I’m a lover of speculative fiction—particularly sci‑fi and dystopia—and Silvia Moreno‑Garcia’s 2022 novel The Daughter of Doctor Moreau sings right in that register. Published on 19.07.2022, it offers a sun‑drenched, jungle‑dark reimagining of a classic, where a young woman’s sheltered life unravels into revelations about forbidden experiments and the cost of devotion. In short: a woman discovers dark secrets behind a blasphemous science.

The Daughter of Doctor Moreau by Silvia Moreno-Garcia

Silvia Moreno‑Garcia revisits H. G. Wells’s infamous conceit and replants it in 19th‑century Yucatán, infusing the tale with history, heat, and heart. Released on 19.07.2022, the novel unfolds as a lush, gothic meditation on family and faith in progress. Short description: a woman discovers dark secrets behind a blasphemous science.

We follow Carlota Moreau, the daughter of a brilliant, isolated doctor whose “research” depends on debt, secrecy, and the serenity of a remote hacienda. Montgomery, a dissolute overseer nursing his own grief, is brought into their delicate ecology as the outside world—landowners, creditors, and gossip—presses inwards. As pressure mounts, the compounds’ engineered hybrids, loyal and wary, become living proof that the line between miracle and monstrosity is perilously thin.

Moreno‑Garcia’s prose is deliberate and velvety, the pace a confident slow burn that rewards attention. Alternating perspectives lend the narrative both intimacy and moral ambiguity, while the setting—mosquito‑heavy nights, rustling ceiba boughs, chapel candles guttering—does the atmospheric heavy lifting of a great gothic. It’s less about jump scares than the ache of dawning realisations, the way knowledge reshapes love.

A gothic sci-fi of secrets and blasphemous science

What impressed me most is how the novel braids colonial history, class hierarchy, and eugenic hubris without ever slipping into lecture. “Blasphemy” here isn’t merely a theological charge; it maps onto the arrogance of treating living beings as raw material, of bending bodies to ideals. The jungle becomes both refuge and witness, a place where truth refuses to stay buried.

Carlota’s arc feels like a candle being cupped against the wind—her loyalty, curiosity, and dawning anger illuminate the costs of obedience.

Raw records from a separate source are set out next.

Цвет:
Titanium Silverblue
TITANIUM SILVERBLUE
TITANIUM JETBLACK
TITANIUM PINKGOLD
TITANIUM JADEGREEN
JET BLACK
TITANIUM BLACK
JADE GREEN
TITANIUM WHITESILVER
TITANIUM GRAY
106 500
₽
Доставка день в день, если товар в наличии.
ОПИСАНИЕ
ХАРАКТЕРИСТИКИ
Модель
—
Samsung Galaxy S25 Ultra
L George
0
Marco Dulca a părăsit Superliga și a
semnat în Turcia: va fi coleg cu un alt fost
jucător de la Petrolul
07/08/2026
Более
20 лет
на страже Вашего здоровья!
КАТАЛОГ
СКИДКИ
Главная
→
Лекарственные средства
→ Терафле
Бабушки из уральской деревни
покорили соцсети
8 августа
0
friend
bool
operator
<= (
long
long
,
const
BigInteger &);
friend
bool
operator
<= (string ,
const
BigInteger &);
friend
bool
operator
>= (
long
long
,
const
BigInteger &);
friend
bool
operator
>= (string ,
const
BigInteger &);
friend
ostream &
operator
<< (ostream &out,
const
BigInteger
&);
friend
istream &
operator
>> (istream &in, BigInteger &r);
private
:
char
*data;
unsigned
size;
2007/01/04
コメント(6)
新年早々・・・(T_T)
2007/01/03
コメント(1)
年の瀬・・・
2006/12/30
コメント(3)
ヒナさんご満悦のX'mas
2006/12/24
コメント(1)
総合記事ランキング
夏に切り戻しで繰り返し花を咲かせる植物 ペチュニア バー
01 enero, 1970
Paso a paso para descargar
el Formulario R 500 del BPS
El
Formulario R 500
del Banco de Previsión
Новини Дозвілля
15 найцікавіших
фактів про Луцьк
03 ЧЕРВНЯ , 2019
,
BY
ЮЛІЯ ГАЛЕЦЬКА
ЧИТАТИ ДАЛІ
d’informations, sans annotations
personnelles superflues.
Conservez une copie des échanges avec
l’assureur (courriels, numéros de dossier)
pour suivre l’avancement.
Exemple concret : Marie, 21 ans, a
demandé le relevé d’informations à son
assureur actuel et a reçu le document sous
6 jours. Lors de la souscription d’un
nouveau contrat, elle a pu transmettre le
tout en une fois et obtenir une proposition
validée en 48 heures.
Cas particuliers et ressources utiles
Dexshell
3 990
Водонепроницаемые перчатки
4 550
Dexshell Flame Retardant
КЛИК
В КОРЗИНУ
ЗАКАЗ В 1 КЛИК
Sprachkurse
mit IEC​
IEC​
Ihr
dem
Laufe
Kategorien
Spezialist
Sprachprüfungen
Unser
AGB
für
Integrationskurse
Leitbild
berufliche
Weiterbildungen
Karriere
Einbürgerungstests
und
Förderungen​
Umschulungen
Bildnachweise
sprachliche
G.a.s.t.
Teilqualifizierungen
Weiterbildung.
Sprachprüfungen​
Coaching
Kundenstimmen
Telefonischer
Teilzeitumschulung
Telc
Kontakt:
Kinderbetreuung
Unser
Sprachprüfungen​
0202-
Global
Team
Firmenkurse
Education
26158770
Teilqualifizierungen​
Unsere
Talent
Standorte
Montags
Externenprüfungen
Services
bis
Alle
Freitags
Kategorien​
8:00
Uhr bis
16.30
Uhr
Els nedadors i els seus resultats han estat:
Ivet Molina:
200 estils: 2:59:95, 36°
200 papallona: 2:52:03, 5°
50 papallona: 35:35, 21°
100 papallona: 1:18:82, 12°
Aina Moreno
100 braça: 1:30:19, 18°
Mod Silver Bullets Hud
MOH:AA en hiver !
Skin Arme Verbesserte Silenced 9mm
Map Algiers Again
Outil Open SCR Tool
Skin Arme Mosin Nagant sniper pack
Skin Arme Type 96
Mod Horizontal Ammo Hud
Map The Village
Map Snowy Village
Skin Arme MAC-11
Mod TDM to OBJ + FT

Montgomery is a bruised echo of the world’s cruelties, forced to choose between complicity and courage, while Doctor Moreau stands as a patron saint of rationalisations. Instead of quoting a late‑chapter line (too spoilery), I’ll offer a thematically perfect echo from Wells: “Are we not men?”—a question that thrums beneath every scene here.

Readers who crave atmosphere, moral tension, and character‑driven stakes will find this intoxicating; those expecting high‑octane action may need to settle into its humid hush. For me, the slow unfurl and the ethical complexity were precisely the point—by the time revelations bloom, they feel tragically inevitable. My rating: 4.5/5 teacups 🍵🍵🍵🍵, with a generous splash for the audacity of its science and the tenderness of its heart.

The Daughter of Doctor Moreau balances romance and ruin with remarkable poise, folding a classic premise into a distinctly Mexican gothic that feels both intimate and sweeping. It lingers where the best speculative fiction does—on the question of what we owe to those we create, and to ourselves. If your shelves tilt towards thoughtful sci‑fi and dusky, vine‑tangled gothics, consider this a strong recommendation.